Je n'entends plus et pourtant je comprends tout.

L'ultime chemin est ouvert.

Je monte vers cet appel. À Dieu. »

La Cour entra et constata sa mort. C'était la fin d'une époque et tout devait être à reconstruire. Un vide immense s'empara des témoins. Moïse Maïmonide accepta l'insigne honneur de préparer le corps du défunt. Aidé de deux serviteurs, il lui ôta ses habits d'honneur d'un bleu intense, les enroula dans un coffre et les remit à un émissaire, afin de le cacher dans un endroit secret.

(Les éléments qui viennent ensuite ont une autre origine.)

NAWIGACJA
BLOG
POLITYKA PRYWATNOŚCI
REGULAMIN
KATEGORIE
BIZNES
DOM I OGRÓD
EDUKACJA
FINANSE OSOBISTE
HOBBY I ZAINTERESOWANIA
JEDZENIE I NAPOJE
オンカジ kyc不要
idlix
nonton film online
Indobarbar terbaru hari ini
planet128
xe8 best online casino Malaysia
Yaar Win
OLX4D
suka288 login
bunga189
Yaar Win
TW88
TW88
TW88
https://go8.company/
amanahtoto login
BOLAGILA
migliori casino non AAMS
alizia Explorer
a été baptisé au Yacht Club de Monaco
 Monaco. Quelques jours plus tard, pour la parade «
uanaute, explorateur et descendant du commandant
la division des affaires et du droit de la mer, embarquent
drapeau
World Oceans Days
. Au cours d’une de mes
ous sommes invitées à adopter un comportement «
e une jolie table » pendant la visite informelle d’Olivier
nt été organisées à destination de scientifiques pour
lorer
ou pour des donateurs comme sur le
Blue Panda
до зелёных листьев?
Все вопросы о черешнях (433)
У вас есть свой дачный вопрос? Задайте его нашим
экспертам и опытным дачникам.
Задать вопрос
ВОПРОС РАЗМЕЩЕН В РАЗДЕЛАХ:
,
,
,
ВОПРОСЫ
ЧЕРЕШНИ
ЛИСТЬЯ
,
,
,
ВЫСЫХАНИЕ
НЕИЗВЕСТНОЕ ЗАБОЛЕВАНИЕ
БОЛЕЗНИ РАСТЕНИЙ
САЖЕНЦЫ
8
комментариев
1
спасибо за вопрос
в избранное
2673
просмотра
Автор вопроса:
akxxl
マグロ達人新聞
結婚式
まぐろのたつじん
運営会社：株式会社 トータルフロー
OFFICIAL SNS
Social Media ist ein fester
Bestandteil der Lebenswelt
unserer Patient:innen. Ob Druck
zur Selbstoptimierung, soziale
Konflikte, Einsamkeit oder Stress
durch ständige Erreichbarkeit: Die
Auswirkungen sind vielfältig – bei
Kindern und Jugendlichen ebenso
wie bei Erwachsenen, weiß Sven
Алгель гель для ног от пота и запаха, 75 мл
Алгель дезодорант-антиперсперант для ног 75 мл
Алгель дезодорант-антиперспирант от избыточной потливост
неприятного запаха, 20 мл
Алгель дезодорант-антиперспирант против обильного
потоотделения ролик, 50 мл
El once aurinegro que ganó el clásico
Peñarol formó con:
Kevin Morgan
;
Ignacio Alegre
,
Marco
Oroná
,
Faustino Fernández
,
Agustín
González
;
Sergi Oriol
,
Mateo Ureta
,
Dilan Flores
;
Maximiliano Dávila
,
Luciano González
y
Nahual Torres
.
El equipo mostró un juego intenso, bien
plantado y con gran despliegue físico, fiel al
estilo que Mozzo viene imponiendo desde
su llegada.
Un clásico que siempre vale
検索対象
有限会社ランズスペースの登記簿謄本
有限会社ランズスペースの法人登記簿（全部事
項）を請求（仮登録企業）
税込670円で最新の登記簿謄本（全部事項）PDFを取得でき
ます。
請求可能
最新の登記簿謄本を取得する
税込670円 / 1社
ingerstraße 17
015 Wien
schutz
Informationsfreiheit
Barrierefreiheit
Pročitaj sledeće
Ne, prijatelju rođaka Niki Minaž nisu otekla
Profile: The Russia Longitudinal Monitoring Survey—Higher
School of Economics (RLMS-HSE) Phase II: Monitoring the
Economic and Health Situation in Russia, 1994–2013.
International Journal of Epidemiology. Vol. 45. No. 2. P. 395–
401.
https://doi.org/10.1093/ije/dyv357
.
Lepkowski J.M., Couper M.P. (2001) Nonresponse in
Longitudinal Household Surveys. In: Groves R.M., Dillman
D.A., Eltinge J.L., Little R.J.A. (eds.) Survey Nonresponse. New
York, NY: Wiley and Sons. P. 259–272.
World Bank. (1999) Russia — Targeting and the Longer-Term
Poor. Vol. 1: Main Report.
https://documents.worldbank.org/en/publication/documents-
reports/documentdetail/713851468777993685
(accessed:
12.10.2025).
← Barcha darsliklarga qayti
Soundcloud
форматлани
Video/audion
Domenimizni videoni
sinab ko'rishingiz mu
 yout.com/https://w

Devant le peuple de Damas toujours rassemblé et uni, sur les murs fortifiés de la ville, Omar El Kateb, le poète, déclama quelques jours plus tard une élégie :

« Le deuil fut général et dura plusieurs jours. Le maître était parti et les rues désertes résonnèrent des cris de douleur de tout un peuple qui se lamentait. Il est mort le Monarque bienfaisant, et le souvenir de ses bontés ne s'effacera jamais de nos esprits. Les vertus ont été ensevelies dans le même tombeau. La générosité, la justice, la bonne foi, la félicité publique ont cessé avec lui ; et après lui, les haines, les rapines, les injustices réprimées pendant son règne ont de nouveau désolé le genre humain. Le ciel a perdu sa lumière, le monde son plus bel ornement, la religion son défenseur, l'empire son appui ».